Reflections on the Mapping Medieval Chester Festival

It’s now a week since the Mapping Medieval Chester Festival, a week in which I’ve been reflecting on what I learned. It really was a fantastic event and I was very touched by how enthusiastic Cestrians were to hear about some of their forebears.
The literary tour was extremely well attended, and, to judge from the kind comments we received, Cestrians were fascinated to hear how the space of their streets was understood in the Middle Ages. I read Lucian’s rather involved allegorical reading of the crossroads in the centre of Chester, in which he connects the two crossing streets to the two sticks collected by the Widow of Sareptha (for a refresher, see 3Kings 17:9-16) and to the two pieces of wood which formed the cross on which Christ was crucified. I think Lucian would have been quite gratified to hear one listener’s response of ‘how interesting’. It was, I think, also interesting for the project’s researchers to read their texts in situ.  Often, the destruction of the ancient cities and buildings we study forces us to use our imagination to envisage how they must have looked, and sometimes, unfortunately, this methodology is generalised even when there are extensive physical remains. For example, I had forgotten just how prominently Wales is visible from Chester, particularly from the north of the city, which forced me to think about whether Lucian’s comment that ‘all evil’ is arrayed outside the North Gate, should be read as a slur on the Welsh.

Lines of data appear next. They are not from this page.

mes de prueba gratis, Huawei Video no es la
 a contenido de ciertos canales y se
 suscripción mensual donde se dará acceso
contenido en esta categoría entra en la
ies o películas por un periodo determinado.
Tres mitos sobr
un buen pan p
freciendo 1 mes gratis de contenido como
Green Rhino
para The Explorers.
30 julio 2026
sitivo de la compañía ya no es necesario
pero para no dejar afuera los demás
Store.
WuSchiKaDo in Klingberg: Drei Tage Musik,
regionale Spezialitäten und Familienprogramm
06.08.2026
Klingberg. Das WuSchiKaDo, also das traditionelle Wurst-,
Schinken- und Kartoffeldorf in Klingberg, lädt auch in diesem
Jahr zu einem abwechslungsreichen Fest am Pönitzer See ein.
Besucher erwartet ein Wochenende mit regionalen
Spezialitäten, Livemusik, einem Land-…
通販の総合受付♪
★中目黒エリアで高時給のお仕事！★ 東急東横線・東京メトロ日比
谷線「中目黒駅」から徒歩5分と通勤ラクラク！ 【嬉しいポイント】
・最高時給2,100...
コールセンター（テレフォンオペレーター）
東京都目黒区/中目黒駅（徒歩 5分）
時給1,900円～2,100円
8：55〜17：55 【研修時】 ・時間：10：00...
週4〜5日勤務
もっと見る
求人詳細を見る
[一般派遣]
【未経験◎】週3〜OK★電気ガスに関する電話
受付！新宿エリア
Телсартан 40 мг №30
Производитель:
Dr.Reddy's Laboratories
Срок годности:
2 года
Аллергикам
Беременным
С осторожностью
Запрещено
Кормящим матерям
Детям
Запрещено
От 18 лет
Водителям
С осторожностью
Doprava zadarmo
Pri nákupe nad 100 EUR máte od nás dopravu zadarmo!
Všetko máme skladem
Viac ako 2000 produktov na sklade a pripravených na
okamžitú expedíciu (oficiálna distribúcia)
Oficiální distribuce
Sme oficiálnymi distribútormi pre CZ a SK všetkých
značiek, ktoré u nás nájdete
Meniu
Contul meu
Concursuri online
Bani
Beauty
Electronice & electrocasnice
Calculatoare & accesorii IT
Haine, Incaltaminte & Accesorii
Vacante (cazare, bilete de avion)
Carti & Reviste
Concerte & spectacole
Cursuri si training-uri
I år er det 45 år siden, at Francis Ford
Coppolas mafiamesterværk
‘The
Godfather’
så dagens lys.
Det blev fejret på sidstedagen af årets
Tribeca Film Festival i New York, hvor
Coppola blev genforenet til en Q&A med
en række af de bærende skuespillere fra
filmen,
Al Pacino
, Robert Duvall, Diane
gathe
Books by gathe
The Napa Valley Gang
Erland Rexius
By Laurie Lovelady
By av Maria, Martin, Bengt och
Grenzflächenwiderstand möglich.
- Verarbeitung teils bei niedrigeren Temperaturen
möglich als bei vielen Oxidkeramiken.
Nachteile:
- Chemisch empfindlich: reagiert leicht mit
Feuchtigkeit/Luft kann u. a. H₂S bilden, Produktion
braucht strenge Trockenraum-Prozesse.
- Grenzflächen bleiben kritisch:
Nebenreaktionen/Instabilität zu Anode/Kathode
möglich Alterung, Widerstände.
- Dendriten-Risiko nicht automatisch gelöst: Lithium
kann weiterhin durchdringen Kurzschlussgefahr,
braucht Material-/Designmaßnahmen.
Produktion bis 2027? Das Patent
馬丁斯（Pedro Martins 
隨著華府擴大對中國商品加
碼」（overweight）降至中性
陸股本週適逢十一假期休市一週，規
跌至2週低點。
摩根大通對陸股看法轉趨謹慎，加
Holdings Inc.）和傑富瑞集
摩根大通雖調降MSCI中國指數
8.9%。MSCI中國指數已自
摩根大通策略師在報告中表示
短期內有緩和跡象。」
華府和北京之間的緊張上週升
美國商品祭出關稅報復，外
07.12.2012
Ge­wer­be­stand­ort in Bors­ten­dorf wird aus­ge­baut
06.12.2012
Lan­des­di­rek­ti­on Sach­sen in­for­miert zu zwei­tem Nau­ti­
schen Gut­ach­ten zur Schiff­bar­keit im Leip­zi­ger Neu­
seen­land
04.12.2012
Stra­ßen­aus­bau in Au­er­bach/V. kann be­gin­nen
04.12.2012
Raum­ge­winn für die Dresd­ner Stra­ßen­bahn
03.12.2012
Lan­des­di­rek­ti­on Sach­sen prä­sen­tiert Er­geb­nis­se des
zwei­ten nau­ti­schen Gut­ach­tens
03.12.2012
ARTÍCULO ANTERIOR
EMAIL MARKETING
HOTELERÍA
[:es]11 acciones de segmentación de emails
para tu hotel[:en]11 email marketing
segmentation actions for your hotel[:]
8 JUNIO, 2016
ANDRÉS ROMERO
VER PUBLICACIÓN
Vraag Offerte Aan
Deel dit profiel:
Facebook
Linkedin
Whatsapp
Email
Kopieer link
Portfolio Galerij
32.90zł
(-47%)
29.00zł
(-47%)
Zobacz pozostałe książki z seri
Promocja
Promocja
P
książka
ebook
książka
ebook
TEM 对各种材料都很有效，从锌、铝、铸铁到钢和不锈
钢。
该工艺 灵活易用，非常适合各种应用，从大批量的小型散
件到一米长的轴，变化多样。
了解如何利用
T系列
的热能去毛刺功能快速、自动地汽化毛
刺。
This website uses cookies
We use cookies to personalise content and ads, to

One of the real surprises of the literary tour for me was to learn that the local pronunciation of the ‘Cestrian’ is ‘Sestrian’. Lucian calls the locals ‘Cestrenses’. My wonderful Welsh Latin teacher, the inimitable DBE, so hammered into my mind that Latin [c] is always hard, that I had never considered the possibility that it would be pronounced anything other than ‘Cestrian’. Nonetheless, the OED gives the pronunciation ‘Sestrian’. During the launch of the website in the Grosvenor Museum, we had a very interesting question which again picked up my pronunciation and suggested that the word is pronounced ‘Sestrian’ on analogy with places like Leicester and Worcester. The second element in these place names is Old English ‘ceaster’ which would have been pronounced with a ‘ch’, hence ‘cheaster’ (and whence the modern name ‘Chester’). We don’t know a great deal about medieval Latin pronunctiation, but it seems likely ‘Cestrenses’ was actually pronounced ‘Chestrenses’… Please do comment if you know why it’s pronounced ‘Sestrian’!

I’d like to close by thanking Sue Hughes of the Grosvenor Museum for all her work in organising the day and making it such a success, as well as all the Cestrians / Sestians / Chestrians who turned out and showed such enthusiasm for our project. Thank you!